I attended a rather unusual concert today. One of the pieces involved a piano, violin, cello, and a narrator who spoke about the adventures of Sinbad the Sailor. “Venture forth!” was a phrase he used and it struck me as perfect, since I’ve been thinking lately not only of stepping outside my own “comfort zone,” but also about how parents (myself included) should encourage their children to try new things.
Actually, the concert itself was a stretch for me because I usually choose dependable geniuses like Mozart or Bach. But today the composers were contemporary artists (and you never know whether such folks will be brilliant or intolerably tedious). But while dissonant, modern tones usually make me flinch, I thoroughly enjoyed the music today.
I also stepped outside my “zone” this week by attending an all-day meditation workshop.

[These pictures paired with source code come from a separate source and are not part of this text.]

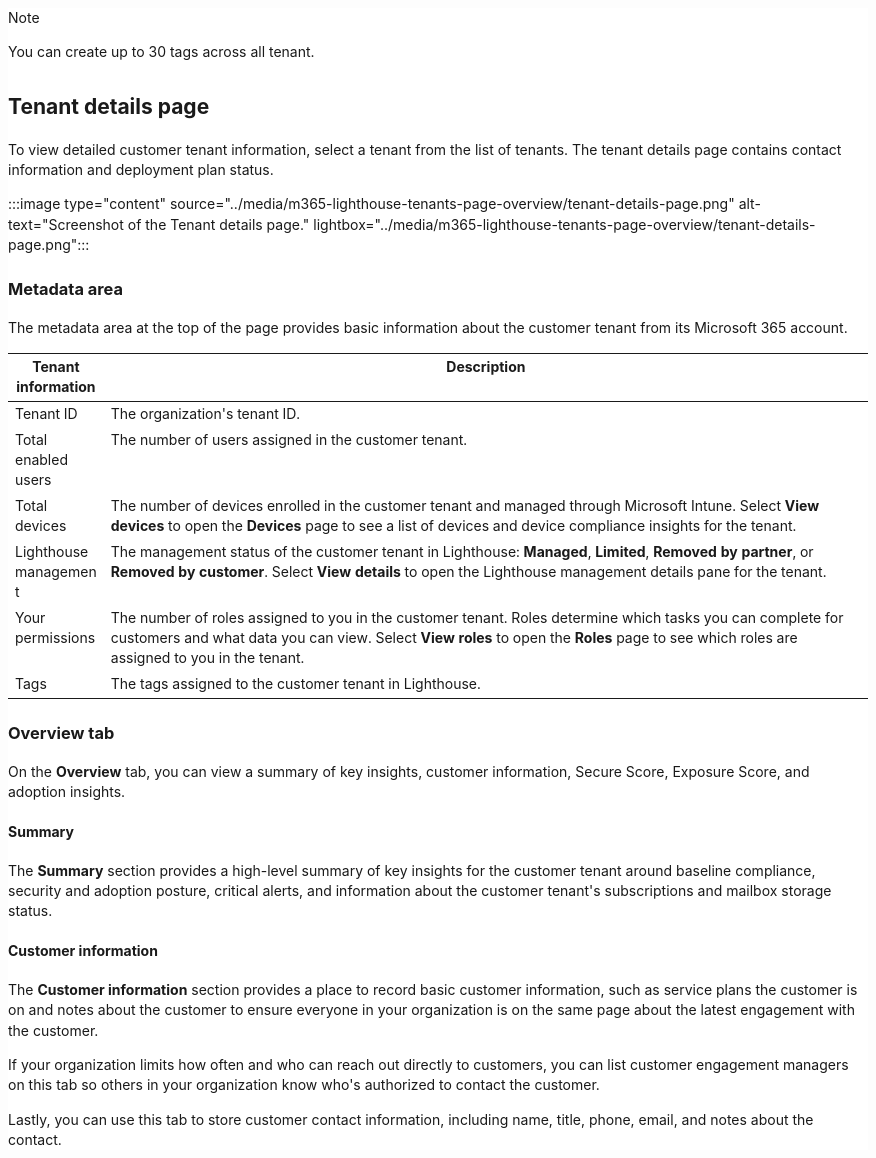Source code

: > [!NOTE]
> You can create up to 30 tags across all tenant.

## Tenant details page

To view detailed customer tenant information, select a tenant from the list of tenants. The tenant details page contains contact information and deployment plan status.

:::image type="content" source="../media/m365-lighthouse-tenants-page-overview/tenant-details-page.png" alt-text="Screenshot of the Tenant details page." lightbox="../media/m365-lighthouse-tenants-page-overview/tenant-details-page.png":::

### Metadata area

The metadata area at the top of the page provides basic information about the customer tenant from its Microsoft 365 account. 

| Tenant information | Description |
|--|--|
| Tenant ID | The organization's tenant ID. |
| Total enabled users | The number of users assigned in the customer tenant. |
| Total devices | The number of devices enrolled in the customer tenant and managed through Microsoft Intune. Select **View devices** to open the **Devices** page to see a list of devices and device compliance insights for the tenant. |
| Lighthouse management | The management status of the customer tenant in Lighthouse: **Managed**, **Limited**, **Removed by partner**, or **Removed by customer**. Select **View details** to open the Lighthouse management details pane for the tenant. |
| Your permissions | The number of roles assigned to you in the customer tenant. Roles determine which tasks you can complete for customers and what data you can view. Select **View roles** to open the **Roles** page to see which roles are assigned to you in the tenant. |
| Tags | The tags assigned to the customer tenant in Lighthouse. |

### Overview tab

On the **Overview** tab, you can view a summary of key insights, customer information, Secure Score, Exposure Score, and adoption insights.

#### Summary

The **Summary** section provides a high-level summary of key insights for the customer tenant around baseline compliance, security and adoption posture, critical alerts, and information about the customer tenant's subscriptions and mailbox storage status.

#### Customer information

The **Customer information** section provides a place to record basic customer information, such as service plans the customer is on and notes about the customer to ensure everyone in your organization is on the same page about the latest engagement with the customer.  

If your organization limits how often and who can reach out directly to customers, you can list customer engagement managers on this tab so others in your organization know who's authorized to contact the customer.  

Lastly, you can use this tab to store customer contact information, including name, title, phone, email, and notes about the contact. 
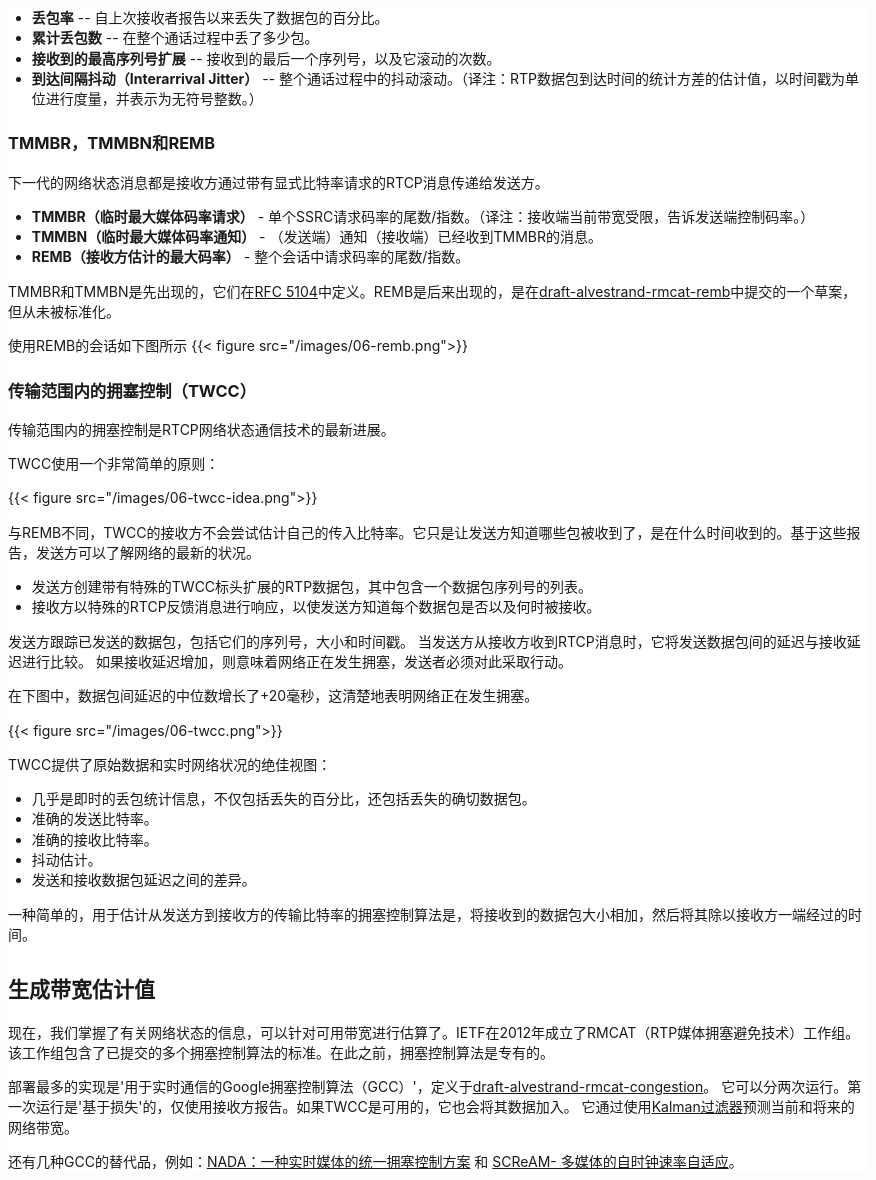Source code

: * **丢包率** -- 自上次接收者报告以来丢失了数据包的百分比。
* **累计丢包数** -- 在整个通话过程中丢了多少包。
* **接收到的最高序列号扩展** -- 接收到的最后一个序列号，以及它滚动的次数。
* **到达间隔抖动（Interarrival Jitter）** -- 整个通话过程中的抖动滚动。（译注：RTP数据包到达时间的统计方差的估计值，以时间戳为单位进行度量，并表示为无符号整数。）

### TMMBR，TMMBN和REMB
下一代的网络状态消息都是接收方通过带有显式比特率请求的RTCP消息传递给发送方。

* **TMMBR（临时最大媒体码率请求）** - 单个SSRC请求码率的尾数/指数。（译注：接收端当前带宽受限，告诉发送端控制码率。）
* **TMMBN（临时最大媒体码率通知）** - （发送端）通知（接收端）已经收到TMMBR的消息。
* **REMB（接收方估计的最大码率）** - 整个会话中请求码率的尾数/指数。

TMMBR和TMMBN是先出现的，它们在[RFC 5104](https://tools.ietf.org/html/rfc5104)中定义。REMB是后来出现的，是在[draft-alvestrand-rmcat-remb](https://tools.ietf.org/html/draft-alvestrand-rmcat-remb-03)中提交的一个草案，但从未被标准化。

使用REMB的会话如下图所示 {{< figure src="/images/06-remb.png">}}

### 传输范围内的拥塞控制（TWCC）
传输范围内的拥塞控制是RTCP网络状态通信技术的最新进展。

TWCC使用一个非常简单的原则：

{{< figure src="/images/06-twcc-idea.png">}}

与REMB不同，TWCC的接收方不会尝试估计自己的传入比特率。它只是让发送方知道哪些包被收到了，是在什么时间收到的。基于这些报告，发送方可以了解网络的最新的状况。

- 发送方创建带有特殊的TWCC标头扩展的RTP数据包，其中包含一个数据包序列号的列表。
- 接收方以特殊的RTCP反馈消息进行响应，以使发送方知道每个数据包是否以及何时被接收。

发送方跟踪已发送的数据包，包括它们的序列号，大小和时间戳。
当发送方从接收方收到RTCP消息时，它将发送数据包间的延迟与接收延迟进行比较。
如果接收延迟增加，则意味着网络正在发生拥塞，发送者必须对此采取行动。

在下图中，数据包间延迟的中位数增长了+20毫秒，这清楚地表明网络正在发生拥塞。

{{< figure src="/images/06-twcc.png">}}

TWCC提供了原始数据和实时网络状况的绝佳视图：
- 几乎是即时的丢包统计信息，不仅包括丢失的百分比，还包括丢失的确切数据包。
- 准确的发送比特率。
- 准确的接收比特率。
- 抖动估计。
- 发送和接收数据包延迟之间的差异。

一种简单的，用于估计从发送方到接收方的传输比特率的拥塞控制算法是，将接收到的数据包大小相加，然后将其除以接收方一端经过的时间。

## 生成带宽估计值
现在，我们掌握了有关网络状态的信息，可以针对可用带宽进行估算了。IETF在2012年成立了RMCAT（RTP媒体拥塞避免技术）工作组。
该工作组包含了已提交的多个拥塞控制算法的标准。在此之前，拥塞控制算法是专有的。

部署最多的实现是'用于实时通信的Google拥塞控制算法（GCC）'，定义于[draft-alvestrand-rmcat-congestion](https://tools.ietf.org/html/draft-alvestrand-rmcat-congestion-02)。
它可以分两次运行。第一次运行是'基于损失'的，仅使用接收方报告。如果TWCC是可用的，它也会将其数据加入。
它通过使用[Kalman过滤器](https://en.wikipedia.org/wiki/Kalman_filter)预测当前和将来的网络带宽。

还有几种GCC的替代品，例如：[NADA：一种实时媒体的统一拥塞控制方案](https://tools.ietf.org/html/draft-zhu-rmcat-nada-04) 和 [SCReAM- 多媒体的自时钟速率自适应](https://tools.ietf.org/html/draft-johansson-rmcat-scream-cc-05)。
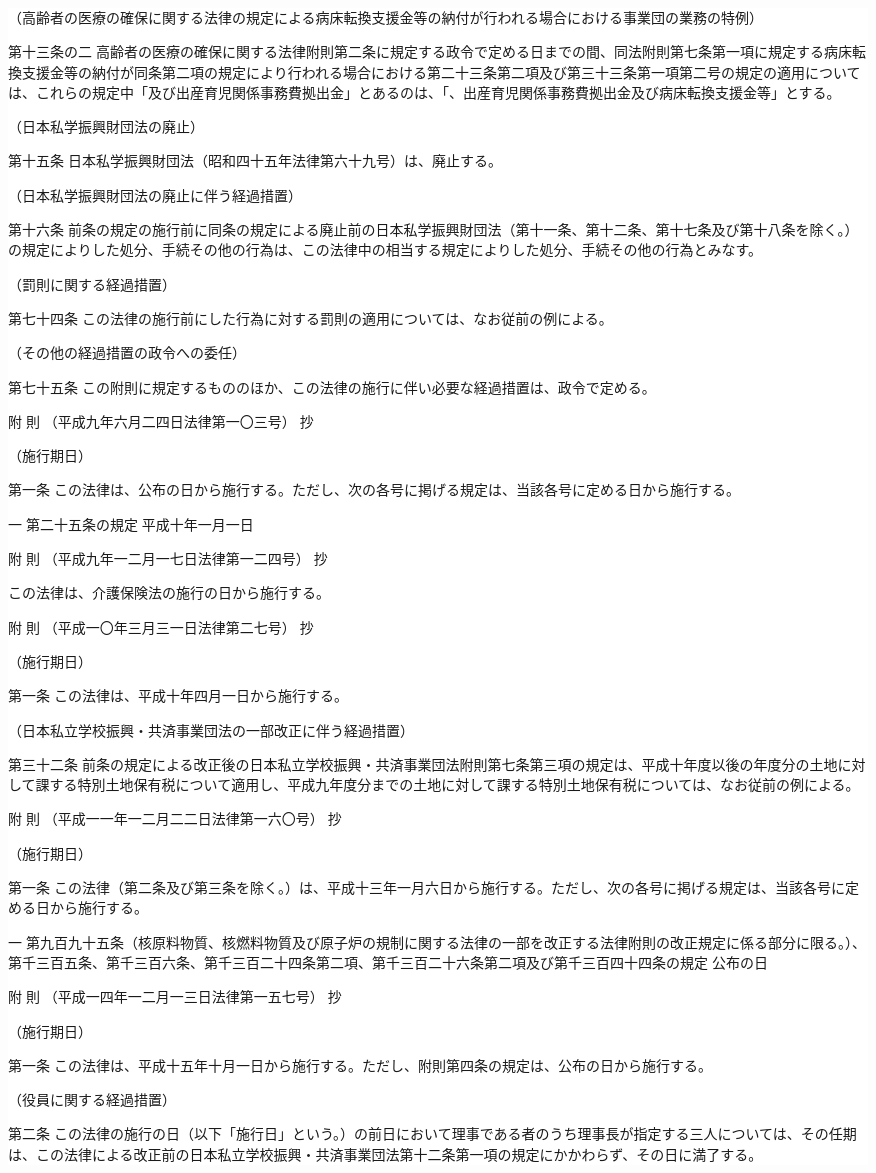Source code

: （高齢者の医療の確保に関する法律の規定による病床転換支援金等の納付が行われる場合における事業団の業務の特例）

第十三条の二 高齢者の医療の確保に関する法律附則第二条に規定する政令で定める日までの間、同法附則第七条第一項に規定する病床転換支援金等の納付が同条第二項の規定により行われる場合における第二十三条第二項及び第三十三条第一項第二号の規定の適用については、これらの規定中「及び出産育児関係事務費拠出金」とあるのは、「、出産育児関係事務費拠出金及び病床転換支援金等」とする。

（日本私学振興財団法の廃止）

第十五条 日本私学振興財団法（昭和四十五年法律第六十九号）は、廃止する。

（日本私学振興財団法の廃止に伴う経過措置）

第十六条 前条の規定の施行前に同条の規定による廃止前の日本私学振興財団法（第十一条、第十二条、第十七条及び第十八条を除く。）の規定によりした処分、手続その他の行為は、この法律中の相当する規定によりした処分、手続その他の行為とみなす。

（罰則に関する経過措置）

第七十四条 この法律の施行前にした行為に対する罰則の適用については、なお従前の例による。

（その他の経過措置の政令への委任）

第七十五条 この附則に規定するもののほか、この法律の施行に伴い必要な経過措置は、政令で定める。

附 則 （平成九年六月二四日法律第一〇三号） 抄

（施行期日）

第一条 この法律は、公布の日から施行する。ただし、次の各号に掲げる規定は、当該各号に定める日から施行する。

一 第二十五条の規定 平成十年一月一日

附 則 （平成九年一二月一七日法律第一二四号） 抄

この法律は、介護保険法の施行の日から施行する。

附 則 （平成一〇年三月三一日法律第二七号） 抄

（施行期日）

第一条 この法律は、平成十年四月一日から施行する。

（日本私立学校振興・共済事業団法の一部改正に伴う経過措置）

第三十二条 前条の規定による改正後の日本私立学校振興・共済事業団法附則第七条第三項の規定は、平成十年度以後の年度分の土地に対して課する特別土地保有税について適用し、平成九年度分までの土地に対して課する特別土地保有税については、なお従前の例による。

附 則 （平成一一年一二月二二日法律第一六〇号） 抄

（施行期日）

第一条 この法律（第二条及び第三条を除く。）は、平成十三年一月六日から施行する。ただし、次の各号に掲げる規定は、当該各号に定める日から施行する。

一 第九百九十五条（核原料物質、核燃料物質及び原子炉の規制に関する法律の一部を改正する法律附則の改正規定に係る部分に限る。）、第千三百五条、第千三百六条、第千三百二十四条第二項、第千三百二十六条第二項及び第千三百四十四条の規定 公布の日

附 則 （平成一四年一二月一三日法律第一五七号） 抄

（施行期日）

第一条 この法律は、平成十五年十月一日から施行する。ただし、附則第四条の規定は、公布の日から施行する。

（役員に関する経過措置）

第二条 この法律の施行の日（以下「施行日」という。）の前日において理事である者のうち理事長が指定する三人については、その任期は、この法律による改正前の日本私立学校振興・共済事業団法第十二条第一項の規定にかかわらず、その日に満了する。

A few years ago the mere thought of remaining still for the length of an MRI was enough to send me racing to my doctor for anxiety meds, but this weekend I somehow managed to engage in a six-hour (with breaks) meditation. I also recently attended a highly unusual event where hundreds of people gathered to be physically and/or spiritually “healed.” This--like the atonal concert and the meditation sit-a-thon—was another instance in which I stretched beyond my usual, self-imposed limit. In the past, a huge crowd of people dressed in white (unless at, say, Beyonce’s wedding) would make me quake with fear. But I now know that I can be in a place, observe, and react in a way of my own choosing. Besides, I always have the option to leave.
Now, I’m not telling you this because I want to brag. Nor will you find me parachuting out of airplanes or bungi-jumping off cliffs any time soon. Stepping outside one’s comfort zone, after all, is relative. For me it might be a magnificent feat to eat a raw clam. For you-- a raw clam aficionado--stepping outside of your comfort zone might mean nabbing a spot on the next space shuttle.
It’s easy to get in a rut or hang onto our habits—picking the same local diner for lunch, or wearing the same black sandals. But just as we want our children to experience new things—to try the asparagus, go out for fencing, or give writing poetry a shot---we need to keep the door to adventure open in our own lives.
So venture forth! I’ll be right behind you.